Exercise goal: Retype the listing below, keeping every line the same.

Data for the task:
════════════════

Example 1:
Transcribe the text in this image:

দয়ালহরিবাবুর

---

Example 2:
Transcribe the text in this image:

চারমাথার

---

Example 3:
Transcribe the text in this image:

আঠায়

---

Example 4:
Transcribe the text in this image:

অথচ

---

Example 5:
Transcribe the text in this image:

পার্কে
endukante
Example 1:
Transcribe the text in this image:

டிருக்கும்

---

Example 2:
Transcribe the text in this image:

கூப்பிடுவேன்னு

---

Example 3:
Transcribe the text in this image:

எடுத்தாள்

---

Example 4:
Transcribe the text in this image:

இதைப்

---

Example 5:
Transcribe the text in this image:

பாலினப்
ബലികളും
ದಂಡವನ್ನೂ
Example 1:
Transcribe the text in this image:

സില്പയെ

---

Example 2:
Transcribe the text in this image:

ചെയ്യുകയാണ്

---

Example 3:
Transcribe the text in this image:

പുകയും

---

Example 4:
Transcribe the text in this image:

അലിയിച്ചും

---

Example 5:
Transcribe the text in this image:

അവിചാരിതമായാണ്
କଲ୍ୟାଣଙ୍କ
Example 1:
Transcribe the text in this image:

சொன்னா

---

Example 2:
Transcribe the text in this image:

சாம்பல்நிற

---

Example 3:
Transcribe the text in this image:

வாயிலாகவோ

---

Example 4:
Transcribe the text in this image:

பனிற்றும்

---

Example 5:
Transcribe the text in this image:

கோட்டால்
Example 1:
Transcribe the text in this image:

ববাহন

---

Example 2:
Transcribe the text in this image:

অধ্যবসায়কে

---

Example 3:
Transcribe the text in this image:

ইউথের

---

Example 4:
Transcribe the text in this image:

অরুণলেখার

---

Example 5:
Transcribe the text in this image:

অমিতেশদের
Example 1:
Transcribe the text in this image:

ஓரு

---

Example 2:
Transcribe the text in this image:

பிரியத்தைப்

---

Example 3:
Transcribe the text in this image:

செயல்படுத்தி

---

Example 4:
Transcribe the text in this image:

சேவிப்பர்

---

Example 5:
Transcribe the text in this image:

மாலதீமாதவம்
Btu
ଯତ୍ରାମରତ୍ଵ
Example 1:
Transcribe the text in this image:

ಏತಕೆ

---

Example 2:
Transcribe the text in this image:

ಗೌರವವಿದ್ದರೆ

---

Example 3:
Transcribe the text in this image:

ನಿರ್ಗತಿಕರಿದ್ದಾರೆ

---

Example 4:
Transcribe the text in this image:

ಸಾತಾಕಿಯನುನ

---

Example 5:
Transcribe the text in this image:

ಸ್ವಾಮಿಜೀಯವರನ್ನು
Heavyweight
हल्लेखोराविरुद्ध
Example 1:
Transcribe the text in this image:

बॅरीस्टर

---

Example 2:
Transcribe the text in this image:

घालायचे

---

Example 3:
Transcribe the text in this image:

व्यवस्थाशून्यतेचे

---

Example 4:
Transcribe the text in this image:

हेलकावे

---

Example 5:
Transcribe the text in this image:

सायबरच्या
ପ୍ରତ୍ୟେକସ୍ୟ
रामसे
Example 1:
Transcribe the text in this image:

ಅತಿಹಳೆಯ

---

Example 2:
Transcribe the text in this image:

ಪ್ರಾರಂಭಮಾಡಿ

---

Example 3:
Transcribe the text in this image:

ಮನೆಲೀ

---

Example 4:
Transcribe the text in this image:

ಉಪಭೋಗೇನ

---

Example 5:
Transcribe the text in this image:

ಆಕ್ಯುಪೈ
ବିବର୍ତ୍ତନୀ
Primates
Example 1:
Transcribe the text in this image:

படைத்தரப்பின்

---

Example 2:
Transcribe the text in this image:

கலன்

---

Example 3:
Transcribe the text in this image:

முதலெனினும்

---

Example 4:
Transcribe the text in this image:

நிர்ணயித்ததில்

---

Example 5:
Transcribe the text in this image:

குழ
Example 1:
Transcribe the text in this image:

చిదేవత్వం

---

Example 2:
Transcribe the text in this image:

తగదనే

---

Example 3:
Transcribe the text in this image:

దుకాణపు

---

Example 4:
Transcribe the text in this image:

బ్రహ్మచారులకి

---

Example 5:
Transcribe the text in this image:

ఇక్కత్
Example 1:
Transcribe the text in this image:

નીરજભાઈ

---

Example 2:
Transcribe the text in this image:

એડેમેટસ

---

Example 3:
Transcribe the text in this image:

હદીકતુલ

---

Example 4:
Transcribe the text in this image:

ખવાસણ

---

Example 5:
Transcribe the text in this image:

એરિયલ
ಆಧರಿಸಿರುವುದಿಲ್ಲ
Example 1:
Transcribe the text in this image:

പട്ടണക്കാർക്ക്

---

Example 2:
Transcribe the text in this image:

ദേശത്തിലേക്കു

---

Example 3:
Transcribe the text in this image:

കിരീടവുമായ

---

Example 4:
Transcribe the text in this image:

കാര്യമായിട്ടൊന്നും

════════════════

Result of this task:
Example 1:
Transcribe the text in this image:

দয়ালহরিবাবুর

---

Example 2:
Transcribe the text in this image:

চারমাথার

---

Example 3:
Transcribe the text in this image:

আঠায়

---

Example 4:
Transcribe the text in this image:

অথচ

---

Example 5:
Transcribe the text in this image:

পার্কে
endukante
Example 1:
Transcribe the text in this image:

டிருக்கும்

---

Example 2:
Transcribe the text in this image:

கூப்பிடுவேன்னு

---

Example 3:
Transcribe the text in this image:

எடுத்தாள்

---

Example 4:
Transcribe the text in this image:

இதைப்

---

Example 5:
Transcribe the text in this image:

பாலினப்
ബലികളും
ದಂಡವನ್ನೂ
Example 1:
Transcribe the text in this image:

സില്പയെ

---

Example 2:
Transcribe the text in this image:

ചെയ്യുകയാണ്

---

Example 3:
Transcribe the text in this image:

പുകയും

---

Example 4:
Transcribe the text in this image:

അലിയിച്ചും

---

Example 5:
Transcribe the text in this image:

അവിചാരിതമായാണ്
କଲ୍ୟାଣଙ୍କ
Example 1:
Transcribe the text in this image:

சொன்னா

---

Example 2:
Transcribe the text in this image:

சாம்பல்நிற

---

Example 3:
Transcribe the text in this image:

வாயிலாகவோ

---

Example 4:
Transcribe the text in this image:

பனிற்றும்

---

Example 5:
Transcribe the text in this image:

கோட்டால்
Example 1:
Transcribe the text in this image:

ববাহন

---

Example 2:
Transcribe the text in this image:

অধ্যবসায়কে

---

Example 3:
Transcribe the text in this image:

ইউথের

---

Example 4:
Transcribe the text in this image:

অরুণলেখার

---

Example 5:
Transcribe the text in this image:

অমিতেশদের
Example 1:
Transcribe the text in this image:

ஓரு

---

Example 2:
Transcribe the text in this image:

பிரியத்தைப்

---

Example 3:
Transcribe the text in this image:

செயல்படுத்தி

---

Example 4:
Transcribe the text in this image:

சேவிப்பர்

---

Example 5:
Transcribe the text in this image:

மாலதீமாதவம்
Btu
ଯତ୍ରାମରତ୍ଵ
Example 1:
Transcribe the text in this image:

ಏತಕೆ

---

Example 2:
Transcribe the text in this image:

ಗೌರವವಿದ್ದರೆ

---

Example 3:
Transcribe the text in this image:

ನಿರ್ಗತಿಕರಿದ್ದಾರೆ

---

Example 4:
Transcribe the text in this image:

ಸಾತಾಕಿಯನುನ

---

Example 5:
Transcribe the text in this image:

ಸ್ವಾಮಿಜೀಯವರನ್ನು
Heavyweight
हल्लेखोराविरुद्ध
Example 1:
Transcribe the text in this image:

बॅरीस्टर

---

Example 2:
Transcribe the text in this image:

घालायचे

---

Example 3:
Transcribe the text in this image:

व्यवस्थाशून्यतेचे

---

Example 4:
Transcribe the text in this image:

हेलकावे

---

Example 5:
Transcribe the text in this image:

सायबरच्या
ପ୍ରତ୍ୟେକସ୍ୟ
रामसे
Example 1:
Transcribe the text in this image:

ಅತಿಹಳೆಯ

---

Example 2:
Transcribe the text in this image:

ಪ್ರಾರಂಭಮಾಡಿ

---

Example 3:
Transcribe the text in this image:

ಮನೆಲೀ

---

Example 4:
Transcribe the text in this image:

ಉಪಭೋಗೇನ

---

Example 5:
Transcribe the text in this image:

ಆಕ್ಯುಪೈ
ବିବର୍ତ୍ତନୀ
Primates
Example 1:
Transcribe the text in this image:

படைத்தரப்பின்

---

Example 2:
Transcribe the text in this image:

கலன்

---

Example 3:
Transcribe the text in this image:

முதலெனினும்

---

Example 4:
Transcribe the text in this image:

நிர்ணயித்ததில்

---

Example 5:
Transcribe the text in this image:

குழ
Example 1:
Transcribe the text in this image:

చిదేవత్వం

---

Example 2:
Transcribe the text in this image:

తగదనే

---

Example 3:
Transcribe the text in this image:

దుకాణపు

---

Example 4:
Transcribe the text in this image:

బ్రహ్మచారులకి

---

Example 5:
Transcribe the text in this image:

ఇక్కత్
Example 1:
Transcribe the text in this image:

નીરજભાઈ

---

Example 2:
Transcribe the text in this image:

એડેમેટસ

---

Example 3:
Transcribe the text in this image:

હદીકતુલ

---

Example 4:
Transcribe the text in this image:

ખવાસણ

---

Example 5:
Transcribe the text in this image:

એરિયલ
ಆಧರಿಸಿರುವುದಿಲ್ಲ
Example 1:
Transcribe the text in this image:

പട്ടണക്കാർക്ക്

---

Example 2:
Transcribe the text in this image:

ദേശത്തിലേക്കു

---

Example 3:
Transcribe the text in this image:

കിരീടവുമായ

---

Example 4:
Transcribe the text in this image:

കാര്യമായിട്ടൊന്നും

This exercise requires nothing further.